A high level of communication and personalized support for patients and caregivers can help overcome the often enormous challenges of patient recruitment and retention in orphan and rare disease clinical trials, according to Scott Gray, chief executive officer of Clincierge.
“Patient recruitment and retention is an especially acute problem for rare and orphan disease clinical trials, as patients are widely dispersed and may face issues, such as physical limitations, that affect their ability to readily participate in trials,” said Gray. “As a result, clear and consistent communications and personalized, “high-touch” support for patients and caregivers can go far to ensure a high level of participation throughout even very lengthy studies.”
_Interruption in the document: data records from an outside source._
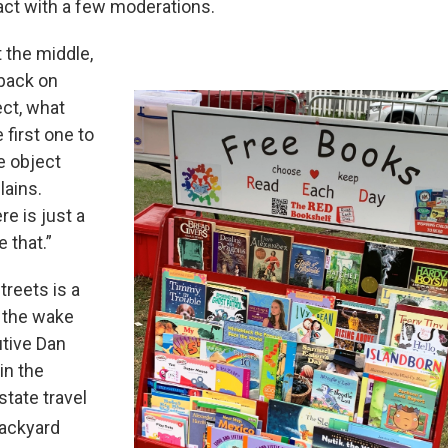
act with a few moderations.
t the middle,
 back on
ect, what
 first one to
e object
lains.
e is just a
 that.”
reets is a
n the wake
utive Dan
in the
state travel
ackyard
He noted that patients need to clearly understand the level of support that will exist for them throughout a study, especially for trials requiring multiple visits to distant study sites, so that the burdens of participation are not overwhelming. “Knowing upfront that most of the logistical burdens and costs of trial participation will be handled for a patient and their family, and that there will be someone they can talk with by phone throughout the study in their own language and time zone can strongly encourage their enrollment,” Gray said.
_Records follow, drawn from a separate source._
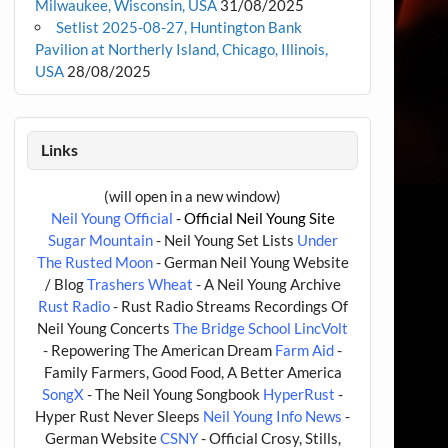
Milwaukee, Wisconsin, USA
31/08/2025
Setlist 2025-08-27, Huntington Bank
Pavilion at Northerly Island, Chicago, Illinois,
USA
28/08/2025
Links
(will open in a new window)
Neil Young Official
- Official Neil Young Site
Sugar Mountain
- Neil Young Set Lists
Under
The Rusted Moon
- German Neil Young Website
/ Blog
Trashers Wheat
- A Neil Young Archive
Rust Radio
- Rust Radio Streams Recordings Of
Neil Young Concerts
The Bridge School
LincVolt
- Repowering The American Dream
Farm Aid
-
Family Farmers, Good Food, A Better America
SongX
- The Neil Young Songbook
HyperRust
-
Hyper Rust Never Sleeps
Neil Young Info News
-
German Website
CSNY
- Official Crosy, Stills,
“Sites, too, need to understand what support will exist for patients, separate from what they themselves offer,” Gray continued. He noted that rare disease trial sites play a large role in deciding which studies they will take on, and that decision is often made based on the “total package” of how the trial is designed and what services are being offered to patients upon enrollment that will help them to participate and remain on study through the full duration of the trial.
By overcoming burdens to patient enrollment in clinical trials and helping them to remain in the study despite the often significant challenges of continued participation, Clincierge’s hospitality-oriented services are reducing clinical testing time and cost, while improving the overall performance of clinical trials.